- Born: 1925
- Died: 1 July 2005 (aged 79–80)
- Occupation: Businessman
- Known for: Eldest of the Reichmann brothers, property development

= Edward Reichmann =

Israeli businessman (1925–2005)

Edward Reichmann (אדוארד רייכמן; 1925 – July 2005) was an Israeli businessman. He was the oldest of the five Reichmann brothers, famed for their global business empire.

He was born to Samuel Reichmann, a wealthy Vienna merchant of Hungarian origin from Beled. The family was lucky to escape Austria before the Nazi invasion leaving the country on the morning of the Anschluss to tend to Edward's grandfather David who had suffered a stroke. From Hungary the family made its way to Paris and then the neutral city of Tangier where Samuel established a successful business in currency trading.

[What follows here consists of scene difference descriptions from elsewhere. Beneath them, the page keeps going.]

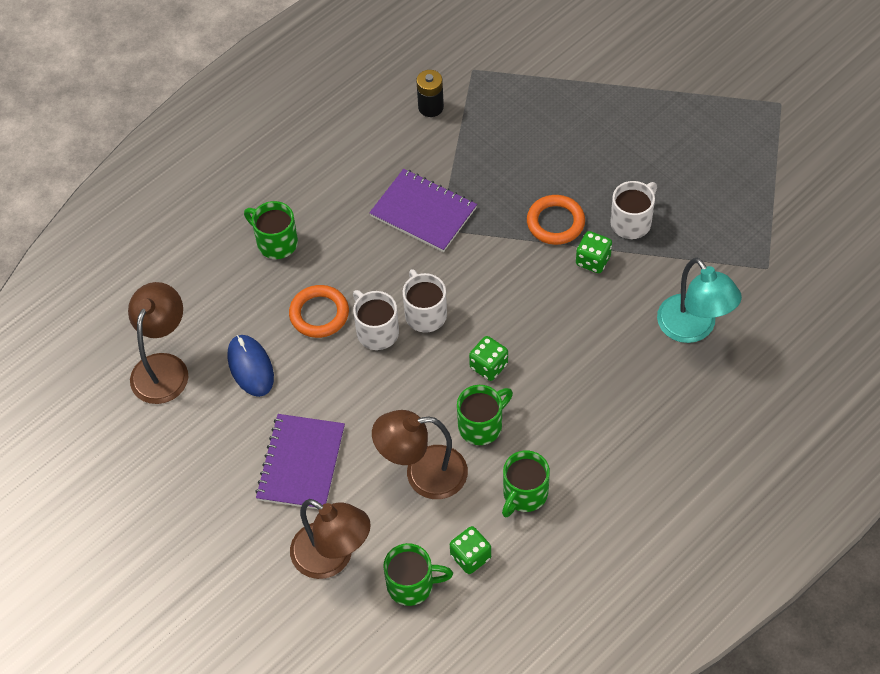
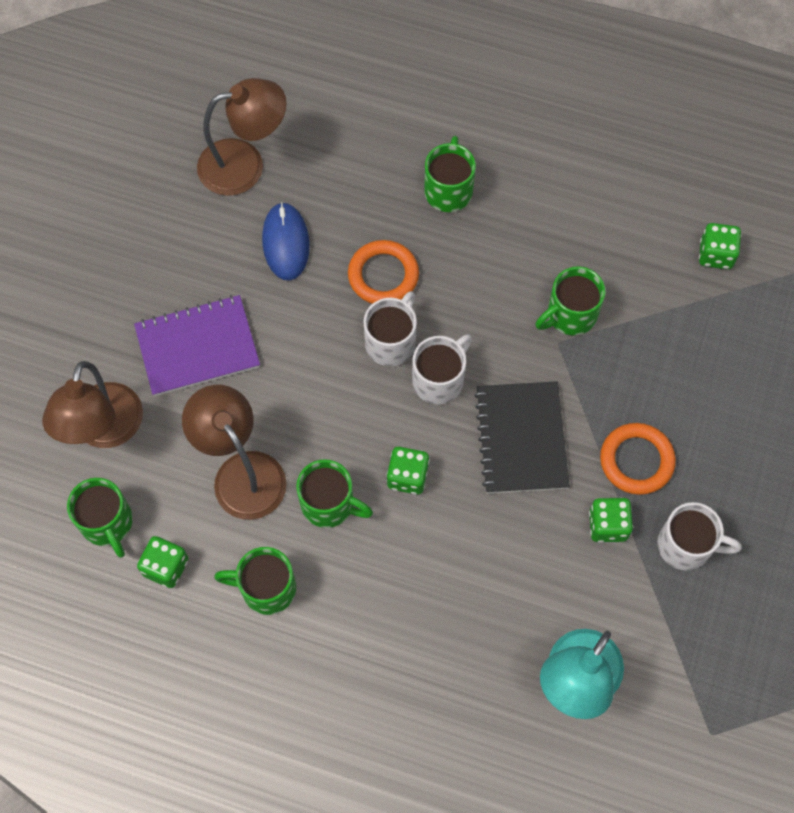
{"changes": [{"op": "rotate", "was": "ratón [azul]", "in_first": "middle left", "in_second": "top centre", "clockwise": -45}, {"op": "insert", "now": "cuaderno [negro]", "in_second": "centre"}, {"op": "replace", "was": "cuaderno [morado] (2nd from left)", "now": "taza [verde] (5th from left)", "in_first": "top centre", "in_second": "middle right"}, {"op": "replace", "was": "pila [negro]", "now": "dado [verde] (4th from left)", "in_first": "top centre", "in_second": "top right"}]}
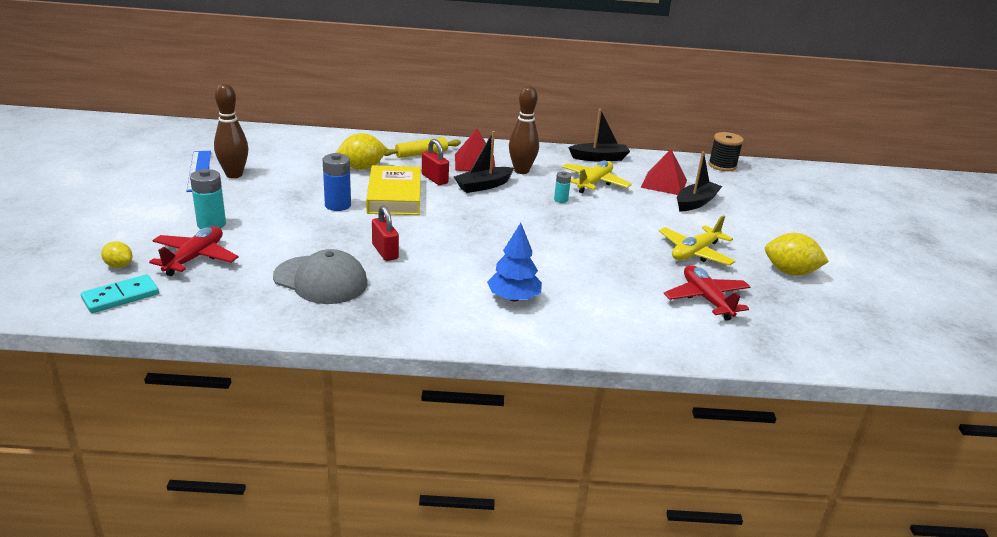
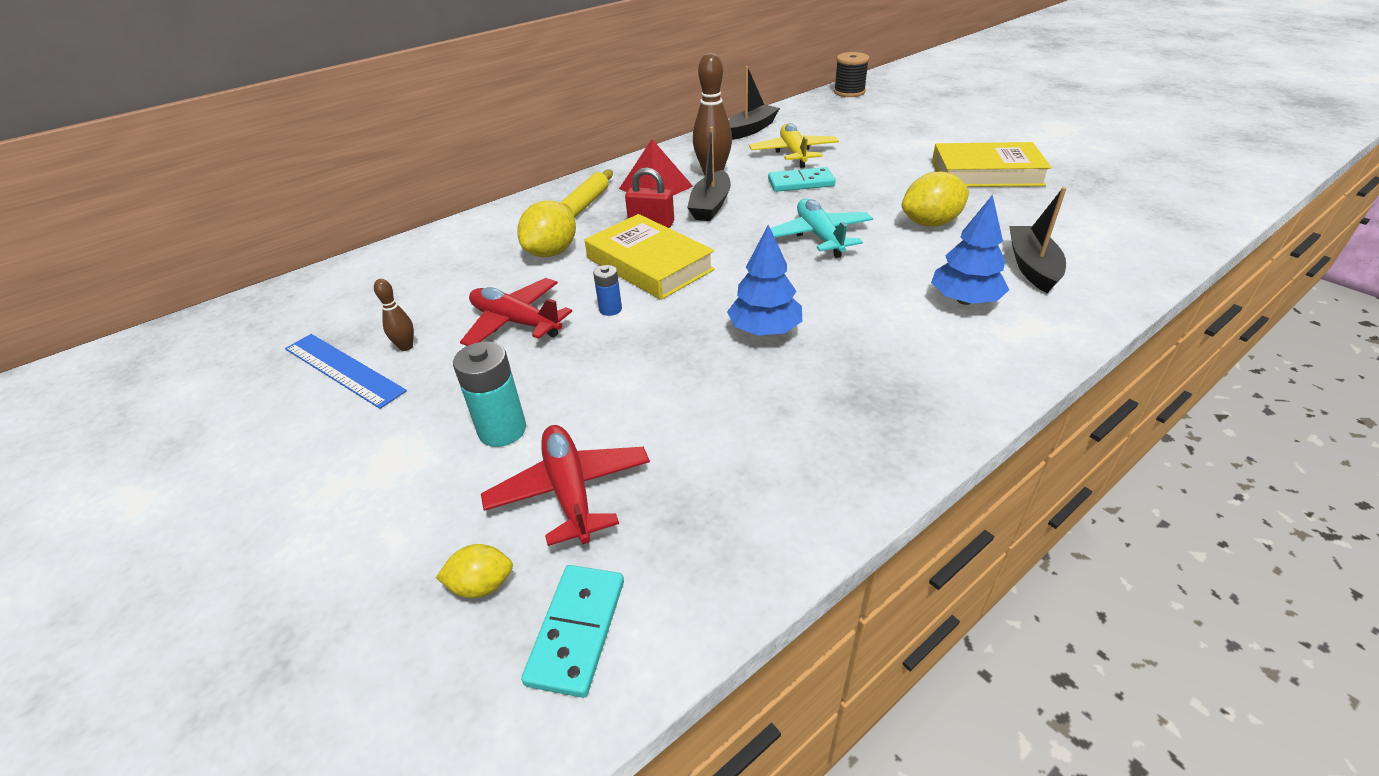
{"changes": [{"op": "resize", "was": "bolo [marrón] (1st from left)", "in_first": "top left", "in_second": "middle left", "ratio": 0.5}, {"op": "move", "was": "avión [rojo] (2nd from left in the first image)", "now": "avión [rojo] (1st from left)", "in_first": "middle right", "in_second": "centre"}, {"op": "resize", "was": "pila [azul]", "in_first": "centre", "in_second": "centre", "ratio": 0.58}, {"op": "replace", "was": "candado [rojo] (1st from left)", "now": "árbol [azul] (1st from left)", "in_first": "centre", "in_second": "centre"}, {"op": "replace", "was": "pila [turquesa] (2nd from left)", "now": "ficha de dominó [turquesa] (2nd from left)", "in_first": "centre", "in_second": "top centre"}, {"op": "insert", "now": "avión [turquesa]", "in_second": "top centre"}, {"op": "move", "was": "limón [amarillo] (3rd from left)", "in_first": "middle right", "in_second": "top right"}, {"op": "replace", "was": "avión [amarillo] (2nd from left)", "now": "libro [amarillo] (2nd from left)", "in_first": "middle right", "in_second": "top right"}, {"op": "move", "was": "barco [negro] (3rd from left)", "in_first": "middle right", "in_second": "top right"}, {"op": "delete", "was": "gorra [gris]", "in_first": "middle left"}, {"op": "delete", "was": "pirámide [rojo] (2nd from left)", "in_first": "top centre"}]}
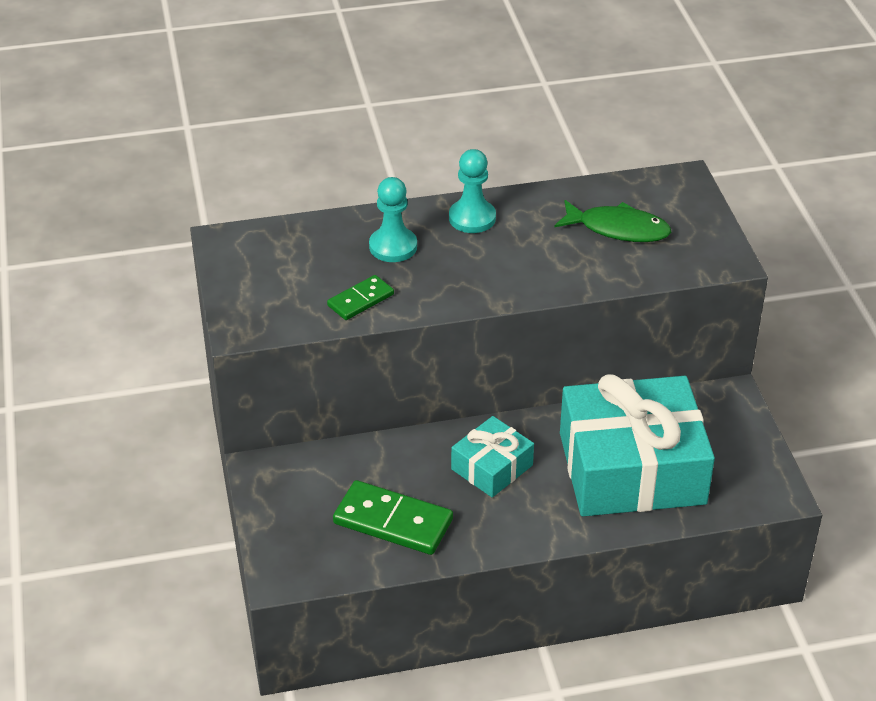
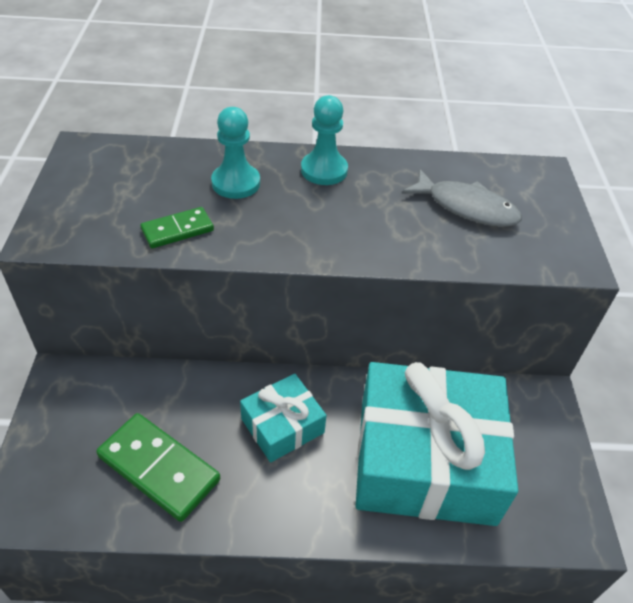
{"changes": [{"op": "recolor", "was": "pez [verde]", "now": "pez [gris]", "in_first": "top right", "in_second": "top right"}]}
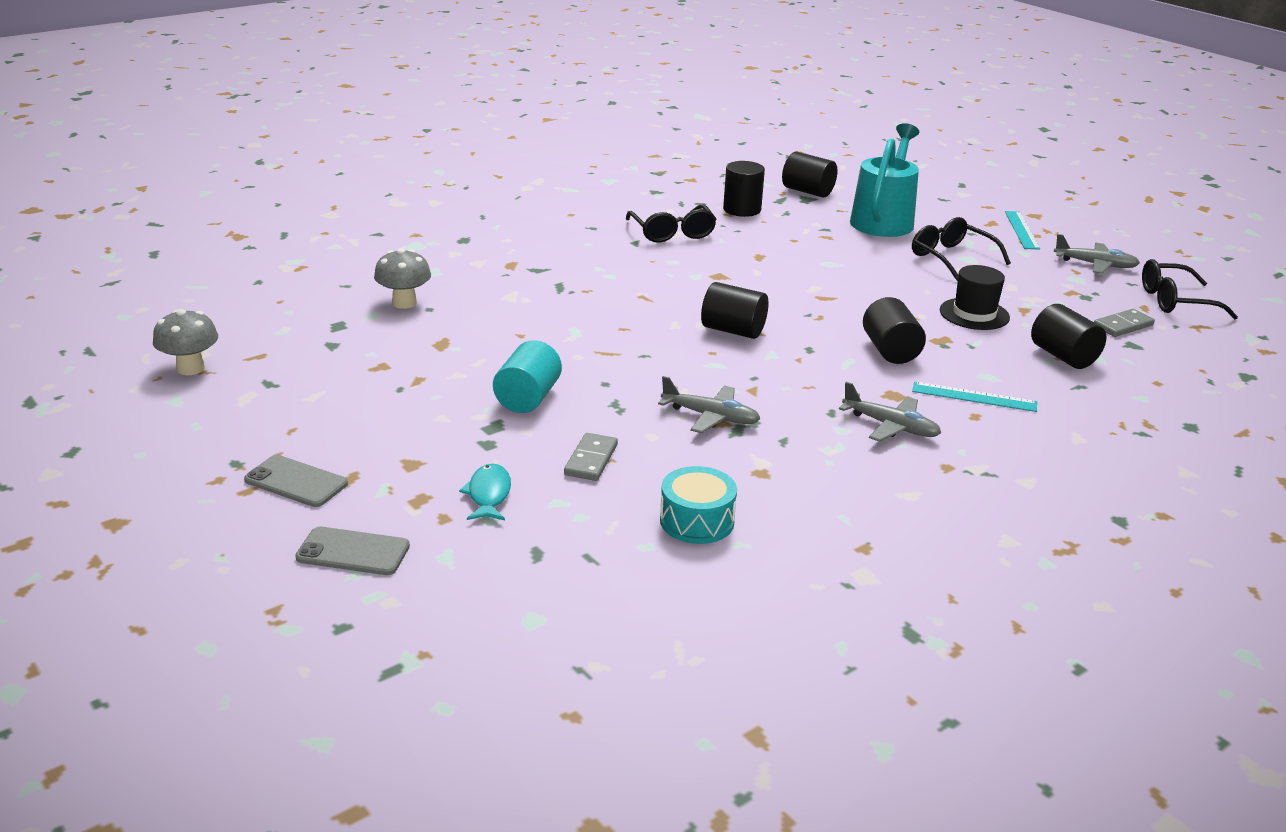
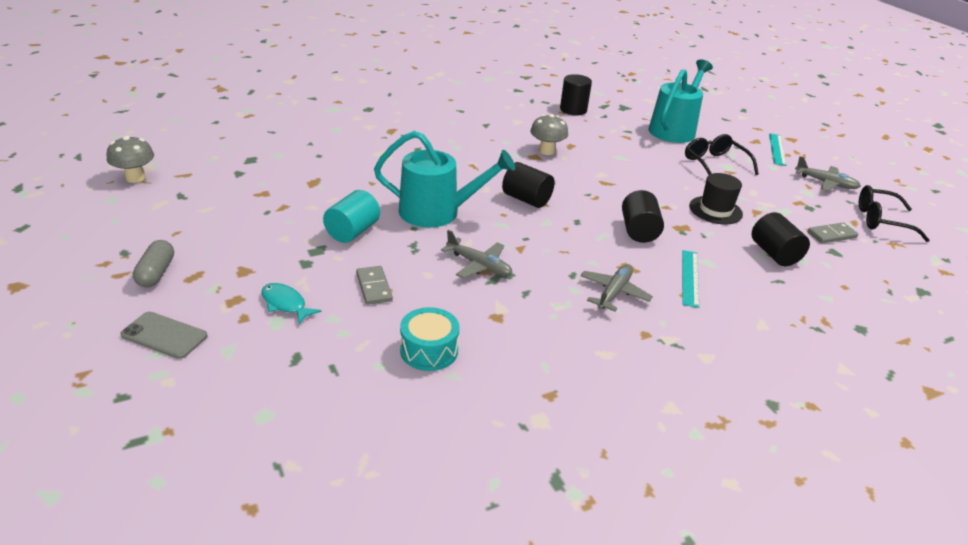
{"changes": [{"op": "replace", "was": "móvil [gris] (1st from left)", "now": "cápsula [gris]", "in_first": "middle left", "in_second": "middle left"}, {"op": "rotate", "was": "pez [turquesa]", "in_first": "centre", "in_second": "middle left", "clockwise": -60}, {"op": "rotate", "was": "ficha de dominó [gris] (1st from left)", "in_first": "centre", "in_second": "centre", "clockwise": -45}, {"op": "insert", "now": "regadera [turquesa] (1st from left)", "in_second": "top centre"}, {"op": "move", "was": "seta [gris] (2nd from left)", "in_first": "middle left", "in_second": "top centre"}, {"op": "rotate", "was": "avión [gris] (2nd from left)", "in_first": "middle right", "in_second": "centre", "clockwise": -105}, {"op": "rotate", "was": "regla [turquesa] (1st from left)", "in_first": "middle right", "in_second": "middle right", "clockwise": 75}, {"op": "delete", "was": "gafas [negro] (1st from left)", "in_first": "top centre"}, {"op": "delete", "was": "cilindro [negro] (3rd from left)", "in_first": "top centre"}]}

Reichmann was the first of the Reichmanns to emigrate to Canada. He liked Canada, being attracted by Montreal's large Jewish community and favourable economic prospects. In Montreal, he joined with his brother Louis to found Olympia Flooring and Tile, a company that imported tiles from overseas. The business was a success. When Edward's three younger brothers Paul, Albert, and Ralph moved to Canada, he convinced them to settle in Toronto and open a branch of the tile company there.

In Toronto, Edward's three brothers quickly moved into building and property development. Edward, seeing their success, also moved into this industry. He put much energy into building connections with the city's political elite, including becoming a close associate of mayor Jean Drapeau.

Despite a number of major projects, Edward Reichmann's construction ventures did not prosper. Nearing bankruptcy, the company only survived through a massive bailout by his Toronto-based brothers. Edward felt embarrassed at having to be rescued by his younger brothers and left Canada for Israel. There, he again turned to property development, rising to become Israel's fifteenth richest man. These ventures were largely unaffected by the collapse of his brothers' Olympia and York company.